There was a large blue pitcher of water on the podium and I poured myself a glass, which was difficult because when I picked the pitcher up it felt unexpectedly heavy and the ice cubes came tumbling into my glass much faster than I had anticipated. I used both hands and when I finished I took a sip from the glass and thought of what to say next. When I leaned back toward the microphone the sound system made feedback noises, which stopped when I tapped the microphone with my finger.

“There is one thing that scares soldiers more than dying and that’s being forgotten. Maybe it’s different now but I don’t think so. When World War II started, the War Graves Commission from the First War still hadn’t finished accounting for all the dead. Well, if you ever go to France you’ll see all the cemeteries and monuments, the dead from one war right next to another. It’s quite something, to think that a soldier from the Second World War could take cover behind the headstone of his father who fell in the First War.

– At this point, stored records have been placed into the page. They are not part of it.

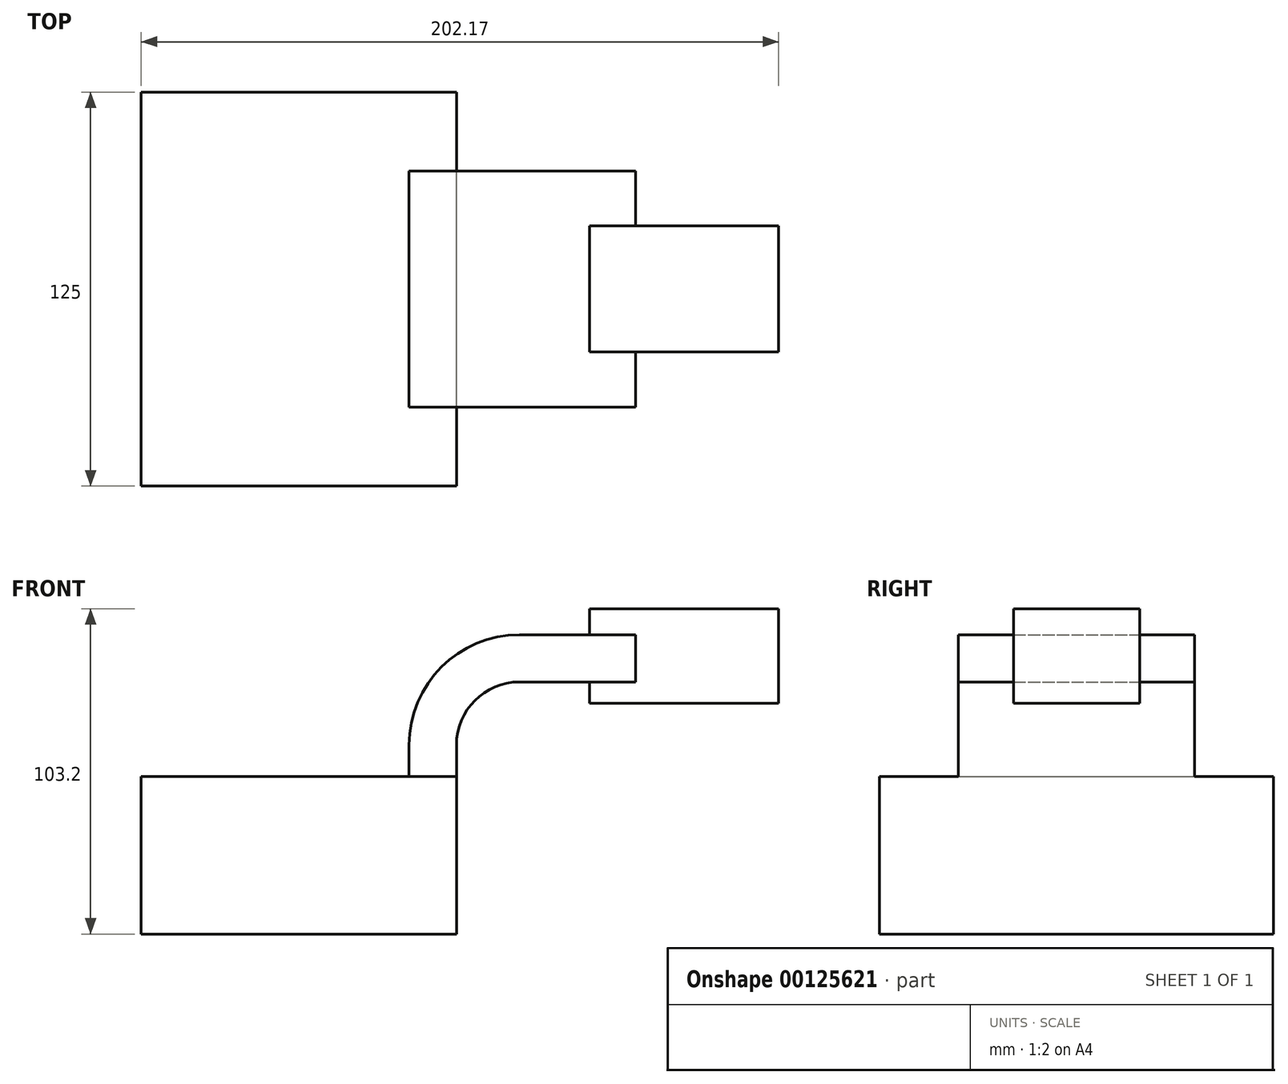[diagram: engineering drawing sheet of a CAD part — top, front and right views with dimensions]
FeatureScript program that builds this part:
annotation { "Feature Type Name" : "Feature", "Feature Type Description" : "" }
export const myFeature = defineFeature(function(context is Context, id is Id, definition is map)
    precondition{}
    {
        {
            var Q0;
            Q0=qCreatedBy(makeId("Front.planeOp"),FACE);
            var sketch = newSketch(context, id + "F0", { "sketchPlane" : qUnion([Q0])});
            skLineSegment(sketch, "E0.bottom", {"start": v(-50, -25) * mm, "end": v(50, -25) * mm});
            skLineSegment(sketch, "E0.top", {"start": v(-50, 25) * mm, "end": v(50, 25) * mm});
            skLineSegment(sketch, "E0.left", {"start": v(-50, -25) * mm, "end": v(-50, 25) * mm});
            skLineSegment(sketch, "E0.right", {"start": v(50, -25) * mm, "end": v(50, 25) * mm});
            skPoint(sketch, "E0.middle", {"position": v(0, 0) * mm});
            skLineSegment(sketch, "E1.bottom", {"start": v(92.17, 48.2) * mm, "end": v(152.17, 48.2) * mm});
            skLineSegment(sketch, "E1.top", {"start": v(92.17, 78.2) * mm, "end": v(152.17, 78.2) * mm});
            skLineSegment(sketch, "E1.left", {"start": v(92.17, 48.2) * mm, "end": v(92.17, 78.2) * mm});
            skLineSegment(sketch, "E1.right", {"start": v(152.17, 48.2) * mm, "end": v(152.17, 78.2) * mm});
            skPoint(sketch, "E1.middle", {"position": v(122.17, 63.2) * mm});
            skLineSegment(sketch, "E2", {"start": v(50, 25) * mm, "end": v(50, 35) * mm});
            skArc(sketch, "E3", {"start": v(50, 35) * mm, "mid": v(55.86, 49.14) * mm, "end": v(70, 55) * mm});
            skLineSegment(sketch, "E4", {"start": v(70, 55) * mm, "end": v(106.88, 55) * mm});
            skLineSegment(sketch, "E5.0", {"start": v(70, 70) * mm, "end": v(106.88, 70) * mm});
            skArc(sketch, "E5.1", {"start": v(35, 35) * mm, "mid": v(45.25, 59.75) * mm, "end": v(70, 70) * mm});
            skLineSegment(sketch, "E5.2", {"start": v(35, 25) * mm, "end": v(35, 35) * mm});
            skLineSegment(sketch, "E6", {"start": v(106.88, 55) * mm, "end": v(106.88, 48.2) * mm});
            skLineSegment(sketch, "E7", {"start": v(106.88, 55) * mm, "end": v(106.88, 78.2) * mm});
            skFitSpline(sketch, "E8", {"points": [v(-50, 25) * mm, v(92.17, 78.2) * mm], "startDerivative": vector(137.32, 137.2) * mm, "endDerivative": vector(203.75, 10.2) * mm});
            skLineSegment(sketch, "E9", {"start": v(137.27, 48.2) * mm, "end": v(50, -25) * mm});
            skLineSegment(sketch, "E10", {"start": v(127.82, 78.2) * mm, "end": v(127.82, 84.95) * mm});
            skSolve(sketch);
        }
        {
            var Q0;
            Q0=makeQuery(id+"F0.imprint","IMPRINT",FACE,{"disambiguationData":[TD([[makeQuery(id+"F0.imprint","IMPRINT",EDGE,{"derivedFrom":sQuery(id+"F0.wireOp",EDGE,"E0.bottom")}),1.0]])]});
            extrude(context, id + "F1", {"entities" : qUnion([Q0]), "endBound" : BoundingType.SYMMETRIC, "depth" : 125 * mm});
        }
        {
            var Q0;
            {var subQ0=sQuery(id+"F0.wireOp",EDGE,"E4");var subQ1=sQuery(id+"F0.wireOp",EDGE,"E1.left");var subQ2=makeQuery(id+"F0.imprint","INTERSECT",VERTEX,{"derivedFrom":[subQ1,subQ0]});Q0=makeQuery(id+"F0.imprint","IMPRINT",FACE,{"disambiguationData":[TD([[makeQuery(id+"F0.imprint","IMPRINT",EDGE,{"disambiguationData":[TD([[subQ2,-1.0]])],"derivedFrom":subQ1}),-1.0]])]});}
            var Q1;
            {var subQ1=sQuery(id+"F0.wireOp",EDGE,"E2");Q1=makeQuery(id+"F0.imprint","IMPRINT",FACE,{"disambiguationData":[TD([[makeQuery(id+"F0.imprint","IMPRINT",EDGE,{"derivedFrom":subQ1}),1.0]])]});}
            extrude(context, id + "F2", {"entities" : qUnion([Q0, Q1]), "operationType" : NewBodyOperationType.ADD, "endBound" : BoundingType.SYMMETRIC, "depth" : 75 * mm});
        }
        {
            var Q0;
            {var subQ0=sQuery(id+"F0.wireOp",EDGE,"E5.1");Q0=makeQuery(id+"F0.imprint","IMPRINT",FACE,{"disambiguationData":[TD([[makeQuery(id+"F0.imprint","IMPRINT",EDGE,{"derivedFrom":subQ0}),1.0]])]});}
            var Q1;
            {var subQ0=sQuery(id+"F0.wireOp",EDGE,"E1.right");Q1=makeQuery(id+"F0.imprint","IMPRINT",FACE,{"disambiguationData":[TD([[makeQuery(id+"F0.imprint","IMPRINT",EDGE,{"derivedFrom":subQ0}),1.0]])]});}
            var Q2;
            {var subQ3=sQuery(id+"F0.wireOp",EDGE,"E6");Q2=makeQuery(id+"F0.imprint","IMPRINT",FACE,{"disambiguationData":[TD([[makeQuery(id+"F0.imprint","IMPRINT",EDGE,{"derivedFrom":subQ3}),-1.0]])]});}
            var Q3;
            {var subQ3=sQuery(id+"F0.wireOp",EDGE,"E7");var subQ5=sQuery(id+"F0.wireOp",EDGE,"E5.0");var subQ7=makeQuery(id+"F0.imprint","INTERSECT",VERTEX,{"derivedFrom":[subQ5,subQ3]});Q3=makeQuery(id+"F0.imprint","IMPRINT",FACE,{"disambiguationData":[TD([[makeQuery(id+"F0.imprint","IMPRINT",EDGE,{"disambiguationData":[TD([[subQ7,1.0]])],"derivedFrom":subQ5}),1.0]])]});}
            extrude(context, id + "F3", {"entities" : qUnion([Q0, Q1, Q2, Q3]), "operationType" : NewBodyOperationType.ADD, "endBound" : BoundingType.SYMMETRIC, "depth" : 40 * mm});
        }
    });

“But you’re probably more interested in what the war was like from a soldier’s point of view.” I took another sip of water. “Well, believe it or not it was awfully boring at times. There’s a great deal of marching and waiting around and just trying to keep comfortable. We were in trenches most of the time. Sort of a technological stalemate. Why, a person could walk from the North Sea to Switzerland without poking their nose above ground. The first gas attack—by the Germans—was during the Second Battle of Ypres in April 1915. Caused terrible panic. The first tanks were used in September 1916 by the British during the Battle of the Somme. But it was really the artillery and the machine gun that ruled the day, though dogfights were something to watch.

“But maybe I should tell you about the stretcher-bearers. There was this young fellow… now what was his name?”

I stopped again and sipped more water. My face felt hot and I wondered if I could ask that the lights be turned down. Was that Jeffrey down there in the front? I looked for Sarah but couldn’t find her.

“Let’s see, where was I? Well, there were different types of gases. Chlorine gas. Phosgene gas. Mustard gas. There was nothing to do for the victims but watch them suffocate. Maybe the best way to tell you about the effects of gas is to read a passage from something I’ve brought along.”

I searched my coat pockets twice before finding the piece of paper folded in an inside pocket. I opened it and laid it flat on the podium, pressing the creases with my palm. “It was written by a nurse. She wrote:

“‘I wish those people who write so glibly about this being a holy war… could see a case—to say nothing of ten cases—of mustard gas in its early stages—could see the poor things burnt and blistered all over with great mustard-coloured suppurating blisters, with blind eyes… all sticky and stuck together, and always fighting for breath, with voices a mere whisper, saying that their throats are closing and they know they will choke.’”

I folded the piece of paper and placed it back in my jacket pocket. When I looked out again I could only see the lights. I felt dizzy and leaned hard against the podium.